● WORK TO BE COMPLETED:
Every record here needs to be duplicated exactly.

● Records from a dataset:
-----

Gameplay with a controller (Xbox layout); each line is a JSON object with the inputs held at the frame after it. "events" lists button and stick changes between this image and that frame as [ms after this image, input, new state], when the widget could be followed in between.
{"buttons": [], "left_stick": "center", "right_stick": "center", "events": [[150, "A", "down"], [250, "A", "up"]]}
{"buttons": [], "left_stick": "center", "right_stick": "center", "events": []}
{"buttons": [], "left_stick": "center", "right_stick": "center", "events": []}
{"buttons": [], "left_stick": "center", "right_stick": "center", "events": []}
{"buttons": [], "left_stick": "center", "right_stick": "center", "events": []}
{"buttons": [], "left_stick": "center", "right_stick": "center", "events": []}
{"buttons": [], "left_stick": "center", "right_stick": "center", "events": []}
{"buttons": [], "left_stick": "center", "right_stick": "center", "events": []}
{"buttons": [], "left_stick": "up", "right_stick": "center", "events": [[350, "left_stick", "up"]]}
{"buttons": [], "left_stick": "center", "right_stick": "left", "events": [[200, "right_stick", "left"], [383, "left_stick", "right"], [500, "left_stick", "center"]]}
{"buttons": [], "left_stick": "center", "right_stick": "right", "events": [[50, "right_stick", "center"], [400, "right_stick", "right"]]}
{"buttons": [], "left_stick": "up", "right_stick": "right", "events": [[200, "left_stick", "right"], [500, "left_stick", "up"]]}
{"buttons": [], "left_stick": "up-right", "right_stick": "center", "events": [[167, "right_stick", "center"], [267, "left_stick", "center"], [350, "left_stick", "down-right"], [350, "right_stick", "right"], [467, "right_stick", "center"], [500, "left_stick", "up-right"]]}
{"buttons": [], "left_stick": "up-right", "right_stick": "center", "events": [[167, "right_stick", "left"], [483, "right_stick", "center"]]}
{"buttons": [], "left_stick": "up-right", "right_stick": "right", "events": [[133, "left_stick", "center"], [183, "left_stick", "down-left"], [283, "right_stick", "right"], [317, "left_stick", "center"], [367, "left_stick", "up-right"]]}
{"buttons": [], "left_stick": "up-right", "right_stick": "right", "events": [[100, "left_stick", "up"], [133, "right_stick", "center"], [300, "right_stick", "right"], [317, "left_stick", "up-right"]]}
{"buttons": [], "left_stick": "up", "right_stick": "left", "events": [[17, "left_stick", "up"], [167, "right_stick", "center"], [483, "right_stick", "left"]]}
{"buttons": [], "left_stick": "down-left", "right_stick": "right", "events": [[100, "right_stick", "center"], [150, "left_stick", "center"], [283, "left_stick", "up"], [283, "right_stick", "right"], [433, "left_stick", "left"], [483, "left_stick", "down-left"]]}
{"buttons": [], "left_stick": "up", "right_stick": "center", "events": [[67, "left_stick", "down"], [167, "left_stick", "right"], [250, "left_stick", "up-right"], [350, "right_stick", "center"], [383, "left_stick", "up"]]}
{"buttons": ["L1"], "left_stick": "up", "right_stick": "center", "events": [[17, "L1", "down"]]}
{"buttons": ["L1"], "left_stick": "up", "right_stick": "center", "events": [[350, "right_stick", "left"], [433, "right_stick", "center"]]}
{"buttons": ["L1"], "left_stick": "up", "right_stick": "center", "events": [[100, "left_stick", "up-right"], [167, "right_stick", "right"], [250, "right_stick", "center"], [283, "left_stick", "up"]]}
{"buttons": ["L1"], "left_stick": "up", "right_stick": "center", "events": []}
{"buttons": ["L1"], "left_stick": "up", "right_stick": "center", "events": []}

-----

● ANSWER BELOW:
Gameplay with a controller (Xbox layout); each line is a JSON object with the inputs held at the frame after it. "events" lists button and stick changes between this image and that frame as [ms after this image, input, new state], when the widget could be followed in between.
{"buttons": [], "left_stick": "center", "right_stick": "center", "events": [[150, "A", "down"], [250, "A", "up"]]}
{"buttons": [], "left_stick": "center", "right_stick": "center", "events": []}
{"buttons": [], "left_stick": "center", "right_stick": "center", "events": []}
{"buttons": [], "left_stick": "center", "right_stick": "center", "events": []}
{"buttons": [], "left_stick": "center", "right_stick": "center", "events": []}
{"buttons": [], "left_stick": "center", "right_stick": "center", "events": []}
{"buttons": [], "left_stick": "center", "right_stick": "center", "events": []}
{"buttons": [], "left_stick": "center", "right_stick": "center", "events": []}
{"buttons": [], "left_stick": "up", "right_stick": "center", "events": [[350, "left_stick", "up"]]}
{"buttons": [], "left_stick": "center", "right_stick": "left", "events": [[200, "right_stick", "left"], [383, "left_stick", "right"], [500, "left_stick", "center"]]}
{"buttons": [], "left_stick": "center", "right_stick": "right", "events": [[50, "right_stick", "center"], [400, "right_stick", "right"]]}
{"buttons": [], "left_stick": "up", "right_stick": "right", "events": [[200, "left_stick", "right"], [500, "left_stick", "up"]]}
{"buttons": [], "left_stick": "up-right", "right_stick": "center", "events": [[167, "right_stick", "center"], [267, "left_stick", "center"], [350, "left_stick", "down-right"], [350, "right_stick", "right"], [467, "right_stick", "center"], [500, "left_stick", "up-right"]]}
{"buttons": [], "left_stick": "up-right", "right_stick": "center", "events": [[167, "right_stick", "left"], [483, "right_stick", "center"]]}
{"buttons": [], "left_stick": "up-right", "right_stick": "right", "events": [[133, "left_stick", "center"], [183, "left_stick", "down-left"], [283, "right_stick", "right"], [317, "left_stick", "center"], [367, "left_stick", "up-right"]]}
{"buttons": [], "left_stick": "up-right", "right_stick": "right", "events": [[100, "left_stick", "up"], [133, "right_stick", "center"], [300, "right_stick", "right"], [317, "left_stick", "up-right"]]}
{"buttons": [], "left_stick": "up", "right_stick": "left", "events": [[17, "left_stick", "up"], [167, "right_stick", "center"], [483, "right_stick", "left"]]}
{"buttons": [], "left_stick": "down-left", "right_stick": "right", "events": [[100, "right_stick", "center"], [150, "left_stick", "center"], [283, "left_stick", "up"], [283, "right_stick", "right"], [433, "left_stick", "left"], [483, "left_stick", "down-left"]]}
{"buttons": [], "left_stick": "up", "right_stick": "center", "events": [[67, "left_stick", "down"], [167, "left_stick", "right"], [250, "left_stick", "up-right"], [350, "right_stick", "center"], [383, "left_stick", "up"]]}
{"buttons": ["L1"], "left_stick": "up", "right_stick": "center", "events": [[17, "L1", "down"]]}
{"buttons": ["L1"], "left_stick": "up", "right_stick": "center", "events": [[350, "right_stick", "left"], [433, "right_stick", "center"]]}
{"buttons": ["L1"], "left_stick": "up", "right_stick": "center", "events": [[100, "left_stick", "up-right"], [167, "right_stick", "right"], [250, "right_stick", "center"], [283, "left_stick", "up"]]}
{"buttons": ["L1"], "left_stick": "up", "right_stick": "center", "events": []}
{"buttons": ["L1"], "left_stick": "up", "right_stick": "center", "events": []}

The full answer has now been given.